Tem-se visto nas últimas semanas diversas movimentações eleitorais que trazem consigo um aspecto cômico – camuflar seu caráter trágico. A de maior repercussão é a declaração de alckmin, que afirma a harmonia entre lula e chuchu. O desespero eleitoreiro de um partido que sequer tem proposta de resolução para os problemas mais imediatos (desemprego, inflação e as contrarreformas) dilui as pretensões idealistas daqueles que já tinham à sua frente um fato: o PT, aparentemente a única saída popular dita à esquerda, já abandonou há muito o campo progressista.

Mas estas articulações políticas de caráter duvidoso - seja por muitos denominada demagogia ou por outros tantos de populismo - não são novidade; a busca pela conciliação das tensões sociais em direção a uma estabilidade, para que a relação entre capital e trabalho se reproduza com paz e tranquilidade, é própria de uma prática política que é progressista apenas na palavra, mas que, em seu conteúdo, há tempos já abandonou até mesmo o que resta de radicalidade no progressismo como garantia da manutenção da ordem. Assim, os dilemas presentes nas articulações políticas, sempre requentados e com sabor cada vez mais rançoso, encontram respaldo ainda que sejam apontadas há tempos na análise marxiana:

“E, assim como na vida privada se costuma diferenciar entre o que uma pessoa pensa e diz de si mesma e o que ela realmente é e faz, nas lutas históricas deve-se diferenciar tanto mais as fraseologias e ilusões nutridas pelos partidos do seu verdadeiro organismo e dos seus reais interesses, deve-se diferenciar as suas concepções da sua realidade.” [1]


Ora, Lula-paz-e-amor, assim como todos os pacifistas, moraliza seu discurso, contrapõe sua bondade à vileza bolsonarista, a gentileza ao ódio, a verdade à falsidade; Ora, conhecereis a verdade (a real verdade, não a falsa profecia bolsonarista), e a verdade vos libertará! Regularize seu título, defendam o Bem que ainda resta em nossa sociedade! Para nós, o debate disseminado não é a interação entre as diferentes classes e diferentes setores das classes, [2] mediado pela especificidade de nossa época miserável, material e ideologicamente; nos parece que para os bons democratas do Partido Lulista, para alçar a vitória contra o Mal, “não teriam necessidade de verificar, na iminência de uma luta, os interesses e posicionamentos das diferentes classes. Não teriam necessidade de sopesar com todo cuidado os seus próprios meios. A única coisa que precisariam fazer era dar o sinal para que o povo se lançasse sobre os opressores com todos os seus inesgotáveis recursos.” (MARX, 2011, pp. 67-68). [3] Para nós, o debate teológico toma corpo, seja nos termos imanentes, como defesa de uma fraseologia por uma hermenêutica constitucional progressista (que traz consigo inevitavelmente a imputação de uma impotente universalização da própria moralidade do intérprete do texto), ou como apelo aos surdos gritos de direitos humanos; ou, em um campo ainda mais reacionário, no embate acerca da leitura mais ou menos correta dos evangelhos para tensionar um setor dos mais conservadores – e em constante crescimento – da nossa sociedade: os neopentecostais.

[OBJETIVO DA TAREFA] De acordo com o trecho fornecido, qual setor da sociedade é descrito como um dos mais conservadores e em constante crescimento?

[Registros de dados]
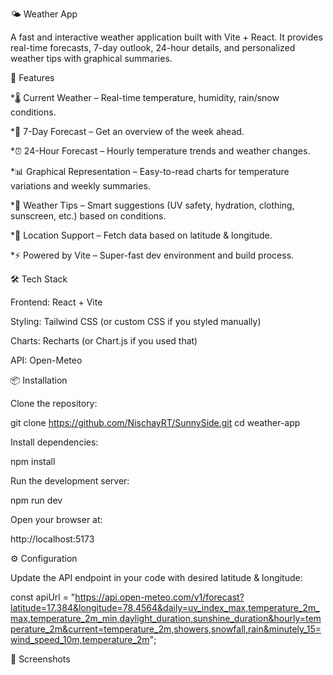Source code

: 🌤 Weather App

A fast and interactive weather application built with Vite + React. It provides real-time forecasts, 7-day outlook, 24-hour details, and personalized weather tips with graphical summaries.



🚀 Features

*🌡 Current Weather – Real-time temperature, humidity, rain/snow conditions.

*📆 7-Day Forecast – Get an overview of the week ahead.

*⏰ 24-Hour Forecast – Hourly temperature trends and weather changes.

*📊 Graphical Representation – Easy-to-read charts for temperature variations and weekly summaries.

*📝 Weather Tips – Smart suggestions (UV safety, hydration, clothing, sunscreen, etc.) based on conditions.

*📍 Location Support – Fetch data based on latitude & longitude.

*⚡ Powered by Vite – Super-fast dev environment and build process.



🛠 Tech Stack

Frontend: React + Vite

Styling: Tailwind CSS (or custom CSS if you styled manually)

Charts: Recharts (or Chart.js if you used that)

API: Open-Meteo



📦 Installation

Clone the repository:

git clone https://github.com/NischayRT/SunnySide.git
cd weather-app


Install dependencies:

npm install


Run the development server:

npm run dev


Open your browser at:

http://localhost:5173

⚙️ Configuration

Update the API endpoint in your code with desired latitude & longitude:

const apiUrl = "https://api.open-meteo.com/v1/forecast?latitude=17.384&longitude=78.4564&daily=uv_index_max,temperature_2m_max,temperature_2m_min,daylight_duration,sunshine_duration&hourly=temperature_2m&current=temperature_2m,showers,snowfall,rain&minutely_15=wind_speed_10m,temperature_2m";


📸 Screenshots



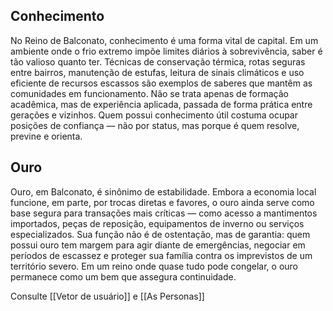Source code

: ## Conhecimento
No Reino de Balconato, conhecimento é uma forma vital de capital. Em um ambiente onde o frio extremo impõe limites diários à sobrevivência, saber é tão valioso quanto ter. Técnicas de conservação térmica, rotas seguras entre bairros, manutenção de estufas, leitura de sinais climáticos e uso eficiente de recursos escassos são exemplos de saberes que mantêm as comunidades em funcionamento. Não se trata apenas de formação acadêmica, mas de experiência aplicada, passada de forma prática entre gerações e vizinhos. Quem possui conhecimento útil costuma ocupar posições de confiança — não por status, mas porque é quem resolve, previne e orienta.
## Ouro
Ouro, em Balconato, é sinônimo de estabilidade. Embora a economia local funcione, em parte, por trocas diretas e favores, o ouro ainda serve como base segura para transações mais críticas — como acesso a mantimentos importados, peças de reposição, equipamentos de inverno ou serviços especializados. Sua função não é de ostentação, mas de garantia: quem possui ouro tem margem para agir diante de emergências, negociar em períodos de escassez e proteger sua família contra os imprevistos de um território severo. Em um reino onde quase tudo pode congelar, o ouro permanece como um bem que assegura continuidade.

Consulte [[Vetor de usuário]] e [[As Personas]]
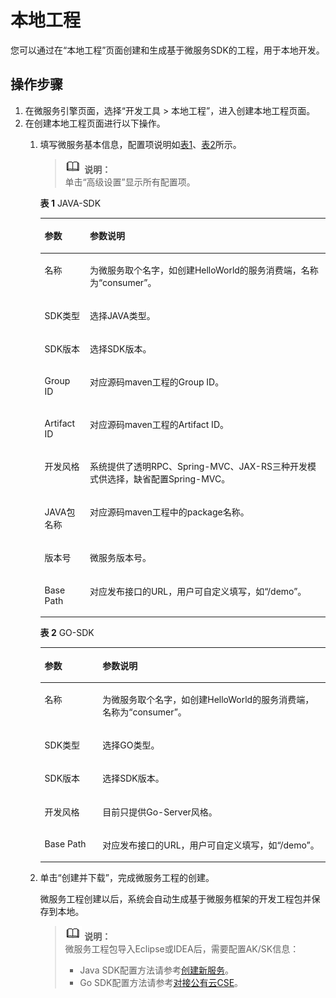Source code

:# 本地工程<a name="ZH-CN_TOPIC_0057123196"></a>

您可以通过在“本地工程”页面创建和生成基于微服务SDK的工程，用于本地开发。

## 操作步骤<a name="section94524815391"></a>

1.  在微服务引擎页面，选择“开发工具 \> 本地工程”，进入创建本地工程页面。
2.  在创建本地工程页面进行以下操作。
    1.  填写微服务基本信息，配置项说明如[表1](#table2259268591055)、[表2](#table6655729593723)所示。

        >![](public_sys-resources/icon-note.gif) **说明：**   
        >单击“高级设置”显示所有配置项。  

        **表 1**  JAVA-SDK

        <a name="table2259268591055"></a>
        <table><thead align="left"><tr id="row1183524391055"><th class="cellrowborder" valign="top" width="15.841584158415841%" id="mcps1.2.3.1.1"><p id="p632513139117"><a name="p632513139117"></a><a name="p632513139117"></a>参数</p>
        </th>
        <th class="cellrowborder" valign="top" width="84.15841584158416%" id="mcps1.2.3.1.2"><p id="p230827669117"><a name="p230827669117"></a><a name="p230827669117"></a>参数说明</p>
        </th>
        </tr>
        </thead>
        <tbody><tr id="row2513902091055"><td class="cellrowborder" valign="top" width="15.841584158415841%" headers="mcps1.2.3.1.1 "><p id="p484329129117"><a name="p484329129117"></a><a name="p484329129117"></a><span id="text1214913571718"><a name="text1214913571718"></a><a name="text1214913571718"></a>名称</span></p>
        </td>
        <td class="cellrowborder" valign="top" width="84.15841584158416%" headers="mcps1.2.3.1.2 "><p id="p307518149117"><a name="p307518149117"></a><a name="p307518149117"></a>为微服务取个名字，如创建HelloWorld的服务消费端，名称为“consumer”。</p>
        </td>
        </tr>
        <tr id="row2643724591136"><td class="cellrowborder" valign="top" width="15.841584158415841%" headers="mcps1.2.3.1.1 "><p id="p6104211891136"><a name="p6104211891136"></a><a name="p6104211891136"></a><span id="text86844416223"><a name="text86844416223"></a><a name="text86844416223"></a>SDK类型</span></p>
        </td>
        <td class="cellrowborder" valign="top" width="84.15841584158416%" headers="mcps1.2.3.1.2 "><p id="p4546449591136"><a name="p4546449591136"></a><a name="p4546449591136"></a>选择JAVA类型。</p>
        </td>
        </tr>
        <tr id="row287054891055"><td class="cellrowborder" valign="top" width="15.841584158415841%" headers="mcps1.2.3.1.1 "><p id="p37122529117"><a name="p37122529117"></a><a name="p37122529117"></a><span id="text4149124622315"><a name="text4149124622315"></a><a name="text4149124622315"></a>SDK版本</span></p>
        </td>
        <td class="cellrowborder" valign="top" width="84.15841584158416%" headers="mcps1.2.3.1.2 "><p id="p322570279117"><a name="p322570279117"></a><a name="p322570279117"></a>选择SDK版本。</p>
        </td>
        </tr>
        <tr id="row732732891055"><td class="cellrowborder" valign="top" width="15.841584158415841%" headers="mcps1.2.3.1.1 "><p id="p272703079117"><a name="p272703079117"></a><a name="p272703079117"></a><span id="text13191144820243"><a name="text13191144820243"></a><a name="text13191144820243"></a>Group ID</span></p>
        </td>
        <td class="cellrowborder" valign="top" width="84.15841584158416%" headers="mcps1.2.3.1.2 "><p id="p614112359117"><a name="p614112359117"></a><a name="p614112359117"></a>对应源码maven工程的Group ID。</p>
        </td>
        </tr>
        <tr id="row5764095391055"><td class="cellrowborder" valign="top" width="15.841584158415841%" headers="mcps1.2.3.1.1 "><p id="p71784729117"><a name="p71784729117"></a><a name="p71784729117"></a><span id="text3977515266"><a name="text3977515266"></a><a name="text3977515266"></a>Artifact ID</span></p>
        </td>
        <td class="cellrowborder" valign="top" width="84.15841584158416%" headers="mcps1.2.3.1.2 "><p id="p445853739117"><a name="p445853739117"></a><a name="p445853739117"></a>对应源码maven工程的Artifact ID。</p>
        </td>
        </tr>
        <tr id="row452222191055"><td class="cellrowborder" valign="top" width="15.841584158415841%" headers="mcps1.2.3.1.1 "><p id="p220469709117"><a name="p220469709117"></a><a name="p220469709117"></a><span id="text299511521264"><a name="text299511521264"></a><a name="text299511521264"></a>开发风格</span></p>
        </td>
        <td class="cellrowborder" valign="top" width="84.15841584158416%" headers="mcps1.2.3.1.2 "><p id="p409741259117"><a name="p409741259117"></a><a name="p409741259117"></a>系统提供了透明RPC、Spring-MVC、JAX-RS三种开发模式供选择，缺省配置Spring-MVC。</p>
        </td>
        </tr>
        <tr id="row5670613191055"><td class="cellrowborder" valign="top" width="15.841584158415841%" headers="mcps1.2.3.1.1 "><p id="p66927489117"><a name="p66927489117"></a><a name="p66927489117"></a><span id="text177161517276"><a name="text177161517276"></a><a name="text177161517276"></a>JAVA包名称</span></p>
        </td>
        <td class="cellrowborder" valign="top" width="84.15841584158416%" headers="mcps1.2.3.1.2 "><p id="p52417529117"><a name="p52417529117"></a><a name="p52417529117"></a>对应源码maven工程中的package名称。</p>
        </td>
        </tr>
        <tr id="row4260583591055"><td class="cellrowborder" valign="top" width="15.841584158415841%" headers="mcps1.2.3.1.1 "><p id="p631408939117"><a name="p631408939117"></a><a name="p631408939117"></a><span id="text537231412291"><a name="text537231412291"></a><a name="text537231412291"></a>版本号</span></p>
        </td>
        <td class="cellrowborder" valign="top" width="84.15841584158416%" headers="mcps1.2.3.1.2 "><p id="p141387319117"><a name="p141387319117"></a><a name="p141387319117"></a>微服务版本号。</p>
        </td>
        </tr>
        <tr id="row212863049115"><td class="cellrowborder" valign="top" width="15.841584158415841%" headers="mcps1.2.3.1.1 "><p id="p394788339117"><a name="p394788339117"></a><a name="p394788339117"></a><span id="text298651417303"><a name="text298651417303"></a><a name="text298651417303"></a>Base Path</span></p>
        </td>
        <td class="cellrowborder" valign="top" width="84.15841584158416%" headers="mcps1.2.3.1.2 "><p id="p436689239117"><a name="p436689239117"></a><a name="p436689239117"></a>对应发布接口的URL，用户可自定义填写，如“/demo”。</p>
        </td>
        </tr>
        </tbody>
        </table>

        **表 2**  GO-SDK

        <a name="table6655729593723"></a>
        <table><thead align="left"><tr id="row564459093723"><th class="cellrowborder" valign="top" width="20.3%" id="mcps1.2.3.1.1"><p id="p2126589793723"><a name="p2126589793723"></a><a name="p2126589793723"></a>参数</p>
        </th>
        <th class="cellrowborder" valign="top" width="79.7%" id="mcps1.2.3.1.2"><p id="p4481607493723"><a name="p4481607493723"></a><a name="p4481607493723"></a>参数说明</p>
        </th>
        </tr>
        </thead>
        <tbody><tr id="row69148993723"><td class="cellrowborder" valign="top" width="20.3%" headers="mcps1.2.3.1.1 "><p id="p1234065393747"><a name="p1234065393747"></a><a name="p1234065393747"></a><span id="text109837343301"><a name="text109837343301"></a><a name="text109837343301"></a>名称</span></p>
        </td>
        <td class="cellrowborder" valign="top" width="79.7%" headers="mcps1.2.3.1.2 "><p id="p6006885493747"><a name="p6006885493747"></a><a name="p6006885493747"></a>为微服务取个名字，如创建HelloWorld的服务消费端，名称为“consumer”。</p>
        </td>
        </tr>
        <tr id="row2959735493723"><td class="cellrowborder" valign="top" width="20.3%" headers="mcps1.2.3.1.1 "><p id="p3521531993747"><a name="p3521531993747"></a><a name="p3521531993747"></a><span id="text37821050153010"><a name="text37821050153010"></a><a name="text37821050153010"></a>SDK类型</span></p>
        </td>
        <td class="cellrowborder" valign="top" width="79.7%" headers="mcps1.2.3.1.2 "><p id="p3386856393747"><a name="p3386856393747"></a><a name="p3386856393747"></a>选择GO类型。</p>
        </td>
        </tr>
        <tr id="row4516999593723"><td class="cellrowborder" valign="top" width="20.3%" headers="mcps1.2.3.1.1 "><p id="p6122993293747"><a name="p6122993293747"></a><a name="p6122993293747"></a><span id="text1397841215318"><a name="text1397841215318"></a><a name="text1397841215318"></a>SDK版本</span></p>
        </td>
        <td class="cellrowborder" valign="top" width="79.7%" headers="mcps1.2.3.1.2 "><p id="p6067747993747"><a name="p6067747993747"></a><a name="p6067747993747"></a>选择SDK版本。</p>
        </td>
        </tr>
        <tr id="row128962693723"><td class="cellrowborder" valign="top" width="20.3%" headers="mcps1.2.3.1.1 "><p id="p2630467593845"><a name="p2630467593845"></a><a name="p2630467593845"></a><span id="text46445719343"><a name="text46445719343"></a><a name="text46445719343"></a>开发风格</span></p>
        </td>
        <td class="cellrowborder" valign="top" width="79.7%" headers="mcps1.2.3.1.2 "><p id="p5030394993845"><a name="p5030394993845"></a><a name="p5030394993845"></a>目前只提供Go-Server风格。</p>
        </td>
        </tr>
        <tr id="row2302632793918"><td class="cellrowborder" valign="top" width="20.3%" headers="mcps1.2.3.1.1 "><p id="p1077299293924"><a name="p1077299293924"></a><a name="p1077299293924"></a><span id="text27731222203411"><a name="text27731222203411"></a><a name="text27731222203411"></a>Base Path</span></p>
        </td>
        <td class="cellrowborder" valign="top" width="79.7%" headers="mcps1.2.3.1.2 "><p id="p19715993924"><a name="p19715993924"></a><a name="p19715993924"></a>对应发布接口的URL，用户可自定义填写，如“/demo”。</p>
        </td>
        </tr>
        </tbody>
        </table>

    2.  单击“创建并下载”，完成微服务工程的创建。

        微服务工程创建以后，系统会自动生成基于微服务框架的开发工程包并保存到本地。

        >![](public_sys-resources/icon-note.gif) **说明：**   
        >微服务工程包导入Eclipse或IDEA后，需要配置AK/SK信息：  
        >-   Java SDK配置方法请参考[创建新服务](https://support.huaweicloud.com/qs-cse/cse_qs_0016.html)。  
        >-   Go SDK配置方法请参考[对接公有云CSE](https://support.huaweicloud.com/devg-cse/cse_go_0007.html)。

--

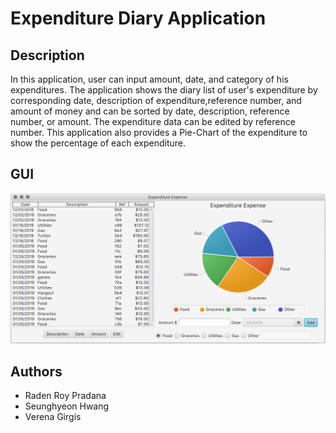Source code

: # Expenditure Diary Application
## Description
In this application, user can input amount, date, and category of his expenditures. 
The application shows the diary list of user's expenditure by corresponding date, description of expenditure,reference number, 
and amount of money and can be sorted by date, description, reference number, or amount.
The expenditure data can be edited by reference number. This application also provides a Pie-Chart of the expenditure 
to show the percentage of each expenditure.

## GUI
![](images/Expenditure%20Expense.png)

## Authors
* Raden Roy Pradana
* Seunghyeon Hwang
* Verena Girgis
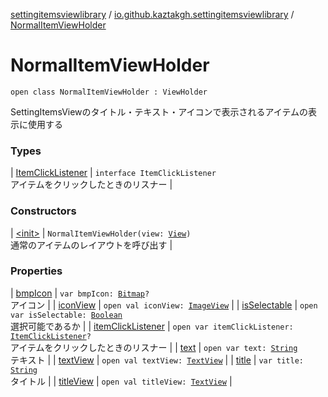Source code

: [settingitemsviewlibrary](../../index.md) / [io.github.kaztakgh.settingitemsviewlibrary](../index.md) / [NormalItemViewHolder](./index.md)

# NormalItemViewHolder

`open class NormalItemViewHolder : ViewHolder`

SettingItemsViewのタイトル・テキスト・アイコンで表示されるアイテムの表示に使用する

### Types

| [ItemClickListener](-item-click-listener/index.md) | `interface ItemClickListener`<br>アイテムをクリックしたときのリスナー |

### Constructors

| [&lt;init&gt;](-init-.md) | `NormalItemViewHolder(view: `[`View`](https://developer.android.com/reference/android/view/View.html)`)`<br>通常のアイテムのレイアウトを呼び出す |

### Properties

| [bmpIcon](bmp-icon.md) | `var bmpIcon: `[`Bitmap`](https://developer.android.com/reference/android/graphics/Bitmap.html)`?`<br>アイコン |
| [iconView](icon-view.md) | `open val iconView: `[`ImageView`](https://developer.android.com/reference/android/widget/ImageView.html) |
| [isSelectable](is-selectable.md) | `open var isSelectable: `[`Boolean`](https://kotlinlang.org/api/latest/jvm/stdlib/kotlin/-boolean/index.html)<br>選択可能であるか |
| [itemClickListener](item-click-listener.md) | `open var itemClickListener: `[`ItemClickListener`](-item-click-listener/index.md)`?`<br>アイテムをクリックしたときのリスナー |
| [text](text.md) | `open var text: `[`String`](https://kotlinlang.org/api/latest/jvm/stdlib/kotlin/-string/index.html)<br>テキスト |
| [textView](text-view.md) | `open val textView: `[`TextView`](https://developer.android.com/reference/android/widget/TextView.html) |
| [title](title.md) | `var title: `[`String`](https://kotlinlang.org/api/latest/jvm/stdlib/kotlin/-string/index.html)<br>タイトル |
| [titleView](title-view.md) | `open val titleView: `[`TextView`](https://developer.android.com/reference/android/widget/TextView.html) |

[RESPOSTA DO EXERCÍCIO] Os neopentecostais.